Quatro anos depois, foi chefiar um novo centro do IAC no Instituto Português de Oncologia (IPO), denominado Centro de Física Nuclear, onde passou a trabalhar em problemas de Medicina Nuclear, levando consigo Baptista. Os dois deram um impulso a trabalhos sobre a aplicação de radioisótopos no diagnóstico e terapêutica de cancro.
A sua intervenção teve um papel relevante no despertar de vocações para a ciência e no alargamento da cultura científica num tempo em que esta era incipiente em Portugal
António Manuel Baptista (AMB) foi bolseiro em Londres em 1953 e nos Estados Unidos em 1957: foi graduado pela International School of Nuclear Sciences and Engineering, no Argonne National Laboratory, Lemont, perto de Chicago, e fez pós-graduação na Universidade da Carolina do Norte.
Doutorou-se, já regressado ao país, pela Academia Militar, em 1961, onde foi logo recrutado como Professor Catedrático. E no IPO dirigiu o Laboratório de Radioisótopos. Jubilou-se aos 70 anos. A sua obra em Medicina Nuclear granjeou-lhe vários prémios e distinções, a começar pelo 1.º Prémio Pfizer em 1958.
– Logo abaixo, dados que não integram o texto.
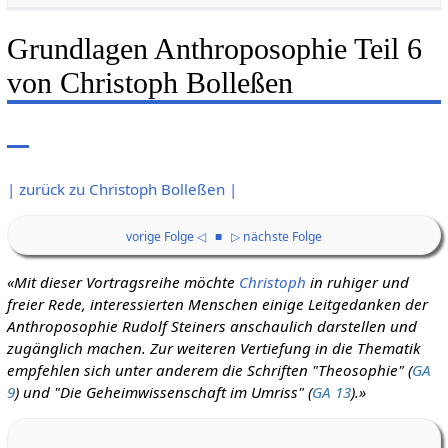
Grundlagen Anthroposophie Teil 6
von Christoph Bolleßen
| zurück zu Christoph Bolleßen |
vorige Folge ◁
■
▷ nächste Folge
«Mit dieser Vortragsreihe möchte
Christoph
in ruhiger und
freier Rede, interessierten Menschen einige Leitgedanken der
Anthroposophie Rudolf Steiners anschaulich darstellen und
zugänglich machen.
Zur weiteren Vertiefung in die Thematik
empfehlen sich unter anderem die Schriften "Theosophie" (
GA
9
) und "Die Geheimwissenschaft im Umriss" (
GA 13
).»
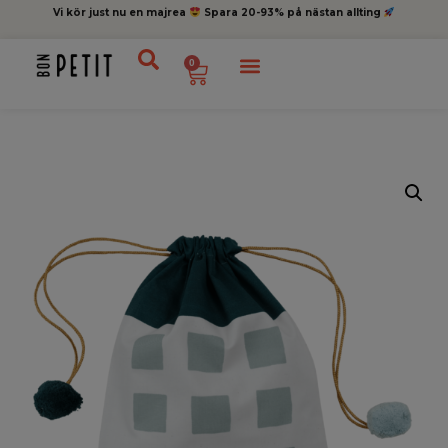
Vi kör just nu en majrea
Spara 20-93% på nästan allting
0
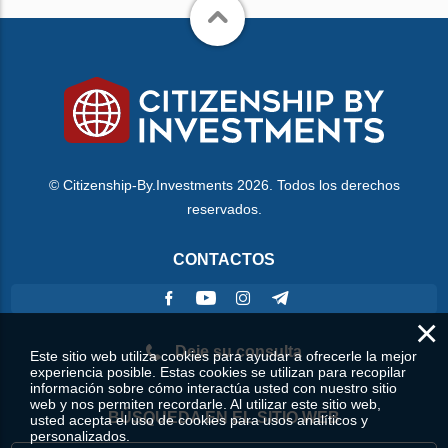
© Citizenship-By.Investments 2026. Todos los derechos
reservados.
CONTACTOS
×
Deje su consulta
Este sitio web utiliza cookies para ayudar a ofrecerle la mejor
experiencia posible. Estas cookies se utilizan para recopilar
información sobre cómo interactúa usted con nuestro sitio
web y nos permiten recordarle. Al utilizar este sitio web,
BÚSQUEDA EN EL SITIO WEB
usted acepta el uso de cookies para usos analíticos y
personalizados.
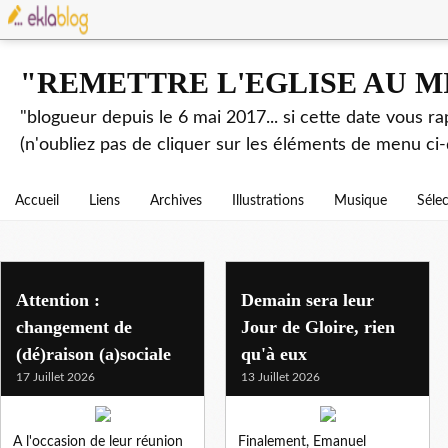
"REMETTRE L'EGLISE AU M
"blogueur depuis le 6 mai 2017... si cette date vous r
(n'oubliez pas de cliquer sur les éléments de menu ci-
Accueil
Liens
Archives
Illustrations
Musique
Séle
zelensky
Attention :
Demain sera leur
changement de
Jour de Gloire, rien
(dé)raison (a)sociale
qu'à eux
17 Juillet 2026
13 Juillet 2026
A l'occasion de leur réunion
Finalement, Emanuel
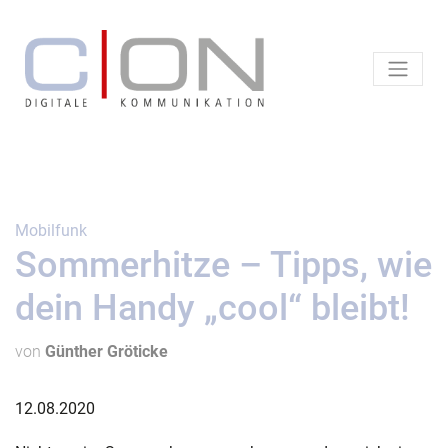
Mobilfunk
Sommerhitze – Tipps, wie
dein Handy „cool“ bleibt!
von
Günther Gröticke
12.08.2020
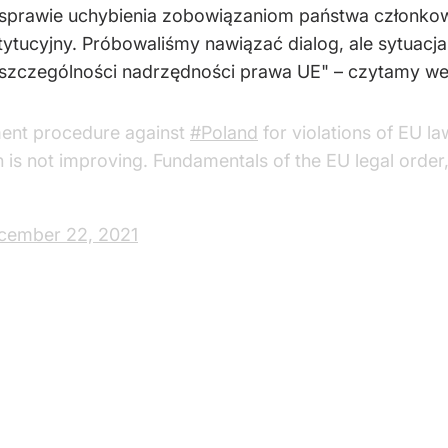
prawie uchybienia zobowiązaniom państwa członkow
ytucyjny. Próbowaliśmy nawiązać dialog, ale sytuacja
zczególności nadrzędności prawa UE" – czytamy we w
ment procedure against
#Poland
for violations of EU la
on is not improving. Fundamentals of the EU legal orde
cember 22, 2021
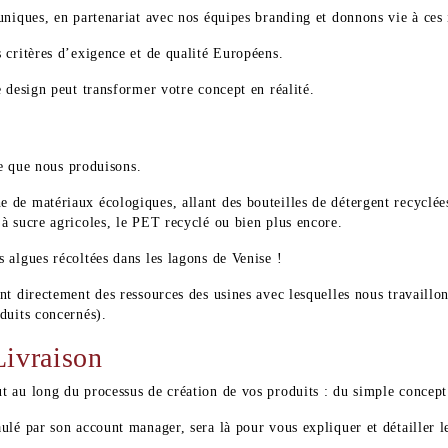
uniques, en partenariat avec nos équipes branding et donnons vie à ces 
 critères d’exigence et de qualité Européens.
 design peut transformer votre concept en réalité.
ce que nous produisons.
de matériaux écologiques, allant des bouteilles de détergent recyclées
à sucre agricoles, le PET recyclé ou bien plus encore.
 algues récoltées dans les lagons de Venise !
t directement des ressources des usines avec lesquelles nous travaillons
duits concernés).
Livraison
 au long du processus de création de vos produits : du simple concept 
lé par son account manager, sera là pour vous expliquer et détailler le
Muito apreciados foram os seus programas de divulgação da ciência na rádio e na televisão e, numa fase posterior da sua vida, os seus escritos nos jornais e nos livros. Foi autor e apresentador de muitos programas de rádio de divulgação científica e história da ciência na Emissora Nacional, (desde 1976, RDP) e na TSF (1961-1986).
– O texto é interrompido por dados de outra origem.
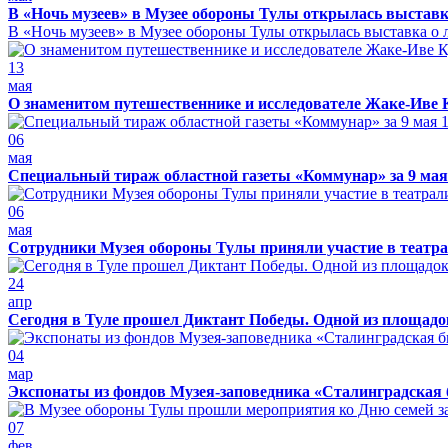
В «Ночь музеев» в Музее обороны Тулы открылась выставк
В «Ночь музеев» в Музее обороны Тулы открылась выставка о л
13
мая
О знаменитом путешественнике и исследователе Жаке-Иве 
06
мая
Специальный тираж областной газеты «Коммунар» за 9 мая
06
мая
Сотрудники Музея обороны Тулы приняли участие в театра
24
апр
Сегодня в Туле прошел Диктант Победы. Одной из площадо
04
мар
Экспонаты из фондов Музея-заповедника «Сталинградская 
07
фев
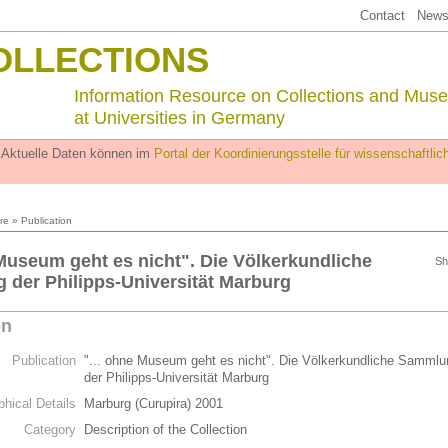
Contact
Newsl
OLLECTIONS
Information Resource on Collections and Mus
at Universities in Germany
. Aktuelle Daten können im
Portal der Koordinierungsstelle für wissenschaftl
ure
» Publication
 Museum geht es nicht". Die Völkerkundliche
Sh
der Philipps-Universität Marburg
on
Publication
"... ohne Museum geht es nicht". Die Völkerkundliche Sammlu
der Philipps-Universität Marburg
phical Details
Marburg (Curupira) 2001
Category
Description of the Collection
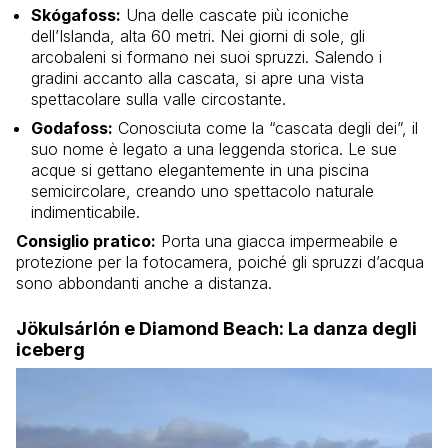
Skógafoss:
Una delle cascate più iconiche
dell’Islanda, alta 60 metri. Nei giorni di sole, gli
arcobaleni si formano nei suoi spruzzi. Salendo i
gradini accanto alla cascata, si apre una vista
spettacolare sulla valle circostante.
Godafoss:
Conosciuta come la “cascata degli dei”, il
suo nome è legato a una leggenda storica. Le sue
acque si gettano elegantemente in una piscina
semicircolare, creando uno spettacolo naturale
indimenticabile.
Consiglio pratico:
Porta una giacca impermeabile e
protezione per la fotocamera, poiché gli spruzzi d’acqua
sono abbondanti anche a distanza.
Jökulsárlón e Diamond Beach: La danza degli
iceberg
Fez programas da Telescola na RTP (1961). Foi autor e apresentador de programas de divulgação científica na RTP (1961-1986), entre os quais “Ciência,” “Ciência a cada Passo”, “Cientificamente” e “Ciências do Homem”.
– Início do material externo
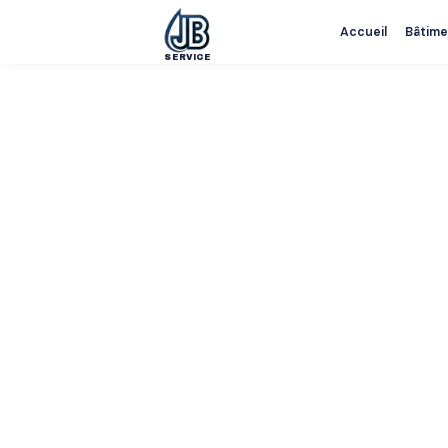
Accueil
Bâtime
SERVICE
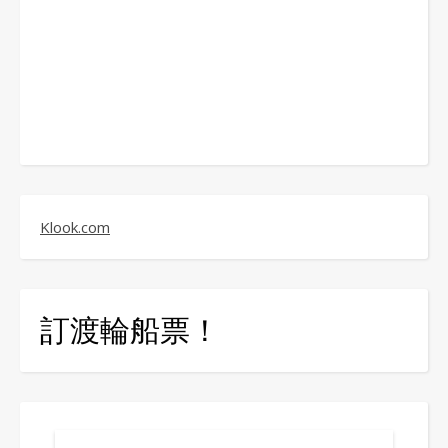
Klook.com
訂渡輪船票！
Quando a televisão ainda era a preto e branco e só existiam dois canais, influenciou muitos jovens a seguir carreiras científicas. E ganhou a atenção de um público mais alargado para a ciência, num tempo em que a divulgação científica tinha uma escala bem menor do que hoje. Foram, por isso, muitos justa a atribuição que lhe foi feita do Prémio de Imprensa (1969) e do Prémio Vídeo da Televisão (1981).
A partir da jubilação, AMB começou a prestar maior atenção à edição de livros. Já antes tinha sido autor de três obras didácticas. mas, entre 1994 e 2004, foi o autor de sete livros de divulgação científica, cinco dos quais na Gradiva.
Os dois últimos documentam uma polémica que manteve com o sociólogo Boaventura de Sousa Santos, que, numa abertura solene das aulas na Universidade de Coimbra, tinha deixado fortes críticas à ciência.
Senhor de uma enorme cultura, foi também poeta: recitou poemas seus no programa “Perfil” da RTP, da responsabilidade do seu amigo Alexandre O’Neill. Manteve contactos com o surrealista Mário Cesariny e conviveu com outras grandes nomes da cultura nacional do seu tempo.
Num dossiê dedicado pela revista Colóquio Letras da Fundação Gulbenkian (n.º 198, 2018) a Alexandre O’Neill vieram a lume algumas cartas trocadas com AMB e Luís Pedreira, cedidas pela filha do primeiro, Cristina Ovídio, para além de poemas juvenis de O’Neill e estudos sobre várias facetas da sua obra.
AMB deu uma grande entrevista à revista Ler ao jornalista Carlos Vaz Marques. Sobre a questão das “duas culturas”, isto é a separação entre a cultura científico-tecnológica, por um lado, e a cultura artística, por outro, que o intelectual britânico Charles P. Snow abordou numa famosa conferência em Cambridge em 1959, afirmou então: “No nosso espírito é possível estabelecer pontes muito próprias. A ciência é uma delas. A poesia outra. Pontes também para um território sagrado, que é a mente humana.”
No ano do centenário do seu nascimento a herança de António Manuel Baptista na cultura portuguesa merece ser destacada, muito em particular o seu contributo para a consideração da ciência como parte da cultura.
A Academia Militar homenageou-o no dia dos seus cem anos. Os CTT emitiram um selo em sua homenagem. E a Tinta da China vai reeditar o livro A Ciência no Grande Teatro do Mundo, cuja 1ª edição saiu em 1998, como o n.º 97 da coleção “Ciência Aberta” da Gradiva. Vale a pena lê-lo porque mantém a atualidade, ao ligar a ciência com a história, a filosofia e poesia.